Friday, February 15, 2008

Falling Is Like This



I held the ladder as he climbed. He reached his arms high to fix the tile in the ceiling. I looked up to watch. His shirt was untucked, and for a moment, I caught a brief glimpse of his stomach. It was an ordinary stomach. It was what you'd expect a sixty year old man's stomach to look like. There was nothing strange about it, and yet, seeing it somehow changed everything.

I remember thinking, even then, how odd it was that he should be so ordinary. How peculiar to think that underneath those clothes he had a body just like anyone else. How curious to know that he was simply human.

Because before that moment, it hadn't occurred to me that he was, a thought I hadn't realized until I saw that small flash of skin, that small reminder that we were created the same way. This was before he confided in me about his love interest. This was before I made visiting his apartment a regular occurrence. This was before I understood his loneliness and struggles, before I understood my own loneliness and struggles. This was before I understood what it meant to live a life.

This was the first time he fell. As he stood there on the ladder, I felt the pedestal I had placed him on within my mind slip from beneath his feet. I felt the heaviness of his body hit the floor. I felt the earth move. And within me, something changed. I looked at my mentor. I looked up searching for answers in his face, as a child does, as a hungry animal looks at its owner to plead for food. I needed something from him. I needed for him to look back down at me and have the answers. I needed him to still be the person I had created out of faith.

But when he glanced down and smiled his knowing smile, it was different. He was different. I was different. And we stood there, two adults with too many questions and too few answers, looking at one another as if for the first time. Of course, he couldn't have known what I was thinking. He couldn't have known what I felt in that moment, that great crack in the universe, that great shattering of an ideal, but it certainly felt as though he did. It certainly felt as though he understood that his days as a superhero were over, that he would have to turn in his mask and cape, that he would have to settle now for a more simplistic human identity. It seemed to me that he was okay with such a thought, and I realized that I was too.

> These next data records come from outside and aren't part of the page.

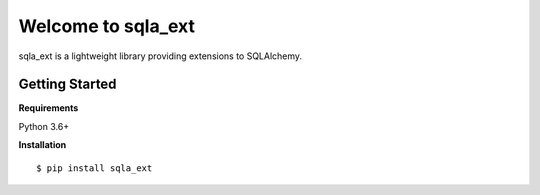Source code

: ===================
Welcome to sqla_ext
===================

sqla_ext is a lightweight library providing extensions to SQLAlchemy.


Getting Started
===============

**Requirements**

Python 3.6+

**Installation**
::

    $ pip install sqla_ext
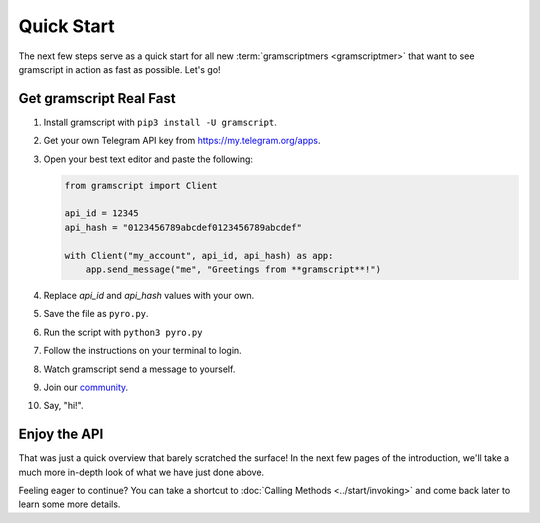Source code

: Quick Start
===========

The next few steps serve as a quick start for all new :term:`gramscriptmers <gramscriptmer>` that want to see gramscript in
action as fast as possible. Let's go!

Get gramscript Real Fast
----------------------

1. Install gramscript with ``pip3 install -U gramscript``.

2. Get your own Telegram API key from https://my.telegram.org/apps.

3.  Open your best text editor and paste the following:

    .. code-block:: python

        from gramscript import Client

        api_id = 12345
        api_hash = "0123456789abcdef0123456789abcdef"

        with Client("my_account", api_id, api_hash) as app:
            app.send_message("me", "Greetings from **gramscript**!")

4. Replace *api_id* and *api_hash* values with your own.

5. Save the file as ``pyro.py``.

6. Run the script with ``python3 pyro.py``

7. Follow the instructions on your terminal to login.

8. Watch gramscript send a message to yourself.

9. Join our `community`_.

10. Say, "hi!".

Enjoy the API
-------------

That was just a quick overview that barely scratched the surface!
In the next few pages of the introduction, we'll take a much more in-depth look of what we have just done above.

Feeling eager to continue? You can take a shortcut to :doc:`Calling Methods <../start/invoking>` and come back later to
learn some more details.

.. _community: https://t.me/gramscript
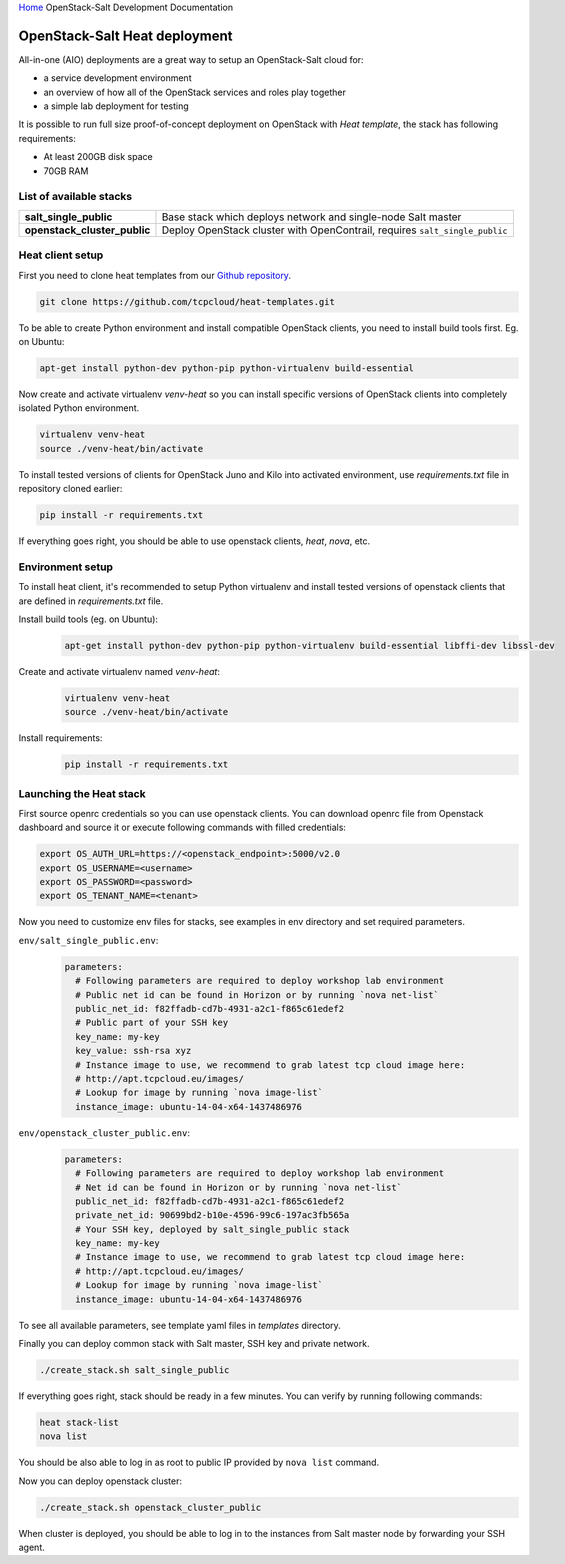 `Home <index.html>`_ OpenStack-Salt Development Documentation

OpenStack-Salt Heat deployment
==============================

All-in-one (AIO) deployments are a great way to setup an OpenStack-Salt cloud for:

* a service development environment
* an overview of how all of the OpenStack services and roles play together
* a simple lab deployment for testing

It is possible to run full size proof-of-concept deployment on OpenStack with `Heat template`, the stack has following requirements: 

* At least 200GB disk space
* 70GB RAM

.. _Heat template: https://github.com/tcpcloud/heat-templates


List of available stacks
------------------------

.. list-table::
   :stub-columns: 1

   *  - salt_single_public
      - Base stack which deploys network and single-node Salt master
   *  - openstack_cluster_public
      - Deploy OpenStack cluster with OpenContrail, requires
        ``salt_single_public``

Heat client setup
-----------------

First you need to clone heat templates from our `Github repository
<https://github.com/tcpcloud/heat-templates>`_.

.. code-block:: bash

   git clone https://github.com/tcpcloud/heat-templates.git

To be able to create Python environment and install compatible OpenStack
clients, you need to install build tools first. Eg. on Ubuntu:

.. code-block:: bash

   apt-get install python-dev python-pip python-virtualenv build-essential

Now create and activate virtualenv `venv-heat` so you can install specific
versions of OpenStack clients into completely isolated Python environment.

.. code-block:: bash

   virtualenv venv-heat
   source ./venv-heat/bin/activate

To install tested versions of clients for OpenStack Juno and Kilo into
activated environment, use `requirements.txt` file in repository cloned
earlier:

.. code-block:: bash

   pip install -r requirements.txt

If everything goes right, you should be able to use openstack clients, `heat`,
`nova`, etc.


Environment setup 
-----------------

To install heat client, it's recommended to setup Python virtualenv and
install tested versions of openstack clients that are defined in
`requirements.txt` file.

Install build tools (eg. on Ubuntu):
  .. code-block:: bash

     apt-get install python-dev python-pip python-virtualenv build-essential libffi-dev libssl-dev

Create and activate virtualenv named `venv-heat`:
  .. code-block:: bash

     virtualenv venv-heat
     source ./venv-heat/bin/activate

Install requirements:
  .. code-block:: bash

     pip install -r requirements.txt


Launching the Heat stack
------------------------

First source openrc credentials so you can use openstack clients. You can
download openrc file from Openstack dashboard and source it or execute
following commands with filled credentials:

.. code-block:: bash

   export OS_AUTH_URL=https://<openstack_endpoint>:5000/v2.0
   export OS_USERNAME=<username>
   export OS_PASSWORD=<password>
   export OS_TENANT_NAME=<tenant>

Now you need to customize env files for stacks, see examples in env directory
and set required parameters.

``env/salt_single_public.env``:
    .. code-block:: yaml

       parameters:
         # Following parameters are required to deploy workshop lab environment
         # Public net id can be found in Horizon or by running `nova net-list`
         public_net_id: f82ffadb-cd7b-4931-a2c1-f865c61edef2
         # Public part of your SSH key
         key_name: my-key
         key_value: ssh-rsa xyz
         # Instance image to use, we recommend to grab latest tcp cloud image here:
         # http://apt.tcpcloud.eu/images/
         # Lookup for image by running `nova image-list`
         instance_image: ubuntu-14-04-x64-1437486976

``env/openstack_cluster_public.env``:
    .. code-block:: yaml

       parameters:
         # Following parameters are required to deploy workshop lab environment
         # Net id can be found in Horizon or by running `nova net-list`
         public_net_id: f82ffadb-cd7b-4931-a2c1-f865c61edef2
         private_net_id: 90699bd2-b10e-4596-99c6-197ac3fb565a
         # Your SSH key, deployed by salt_single_public stack
         key_name: my-key
         # Instance image to use, we recommend to grab latest tcp cloud image here:
         # http://apt.tcpcloud.eu/images/
         # Lookup for image by running `nova image-list`
         instance_image: ubuntu-14-04-x64-1437486976

To see all available parameters, see template yaml files in `templates` directory.

Finally you can deploy common stack with Salt master, SSH key and private network.

.. code-block:: bash

   ./create_stack.sh salt_single_public

If everything goes right, stack should be ready in a few minutes. You can verify by running following commands:

.. code-block:: bash

   heat stack-list
   nova list

You should be also able to log in as root to public IP provided by ``nova list`` command.

Now you can deploy openstack cluster:

.. code-block:: bash

   ./create_stack.sh openstack_cluster_public

When cluster is deployed, you should be able to log in to the instances from Salt master node by forwarding your SSH agent.
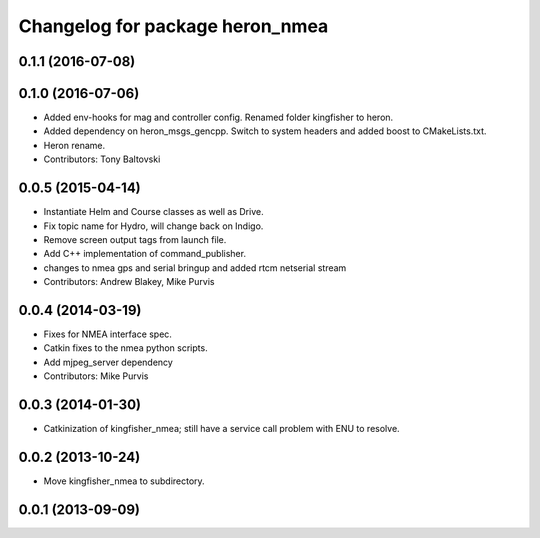 ^^^^^^^^^^^^^^^^^^^^^^^^^^^^^^^^^^^^^
Changelog for package heron_nmea
^^^^^^^^^^^^^^^^^^^^^^^^^^^^^^^^^^^^^

0.1.1 (2016-07-08)
------------------

0.1.0 (2016-07-06)
------------------
* Added env-hooks for mag and controller config.  Renamed folder kingfisher to heron.
* Added dependency on heron_msgs_gencpp.  Switch to system headers and added boost to CMakeLists.txt.
* Heron rename.
* Contributors: Tony Baltovski

0.0.5 (2015-04-14)
------------------
* Instantiate Helm and Course classes as well as Drive.
* Fix topic name for Hydro, will change back on Indigo.
* Remove screen output tags from launch file.
* Add C++ implementation of command_publisher.
* changes to nmea gps and serial bringup and added rtcm netserial stream
* Contributors: Andrew Blakey, Mike Purvis

0.0.4 (2014-03-19)
------------------
* Fixes for NMEA interface spec.
* Catkin fixes to the nmea python scripts.
* Add mjpeg_server dependency
* Contributors: Mike Purvis

0.0.3 (2014-01-30)
------------------
* Catkinization of kingfisher_nmea; still have a service call problem with ENU to resolve.

0.0.2 (2013-10-24)
------------------
* Move kingfisher_nmea to subdirectory.

0.0.1 (2013-09-09)
------------------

It is funny to be reminded that you are just a girl, that he is just a boy, that we are all just human. It's funny the way admiration creates this aura of invincibility, of nobleness, of heroism. It's funny the way we create small Gods in the people we love. I think of this as you list for me your faults, as you inch the pedestal of infallibility out from under your feet. You fall. You rise. And then we are just two people standing side by side, broken and vulnerable, honest and real, open and beautiful. Then we are just two people whose imperfections are perfect.

And it is only after you have slipped from grace that I realize the depths of my love for you, how I could be perfectly content to spend the rest of my life falling into such an abyss.

4 comments:

Pauline said...

this is such a beautifully written piece - you always manage to say so much without really giving anything away - how do you do that?

I love the idea of "just two people standing side by side, broken and vulnerable, honest and real, open and beautiful. Then we are just two people whose imperfections are perfect. "

Lori said...

Beautiful! This is very thought provoking!

Sky said...

lovely commentary about the human condition. :)

Beetlebum said...

"It's funny the way we create small Gods in the people we love" .. Frankie, this is so true. The fact that you realized you still love someone after their fall from grace shows that you truly love them. It's easy to idealize a person and love the image of them you've built up, and very different to love someone for who they really are, faults and all.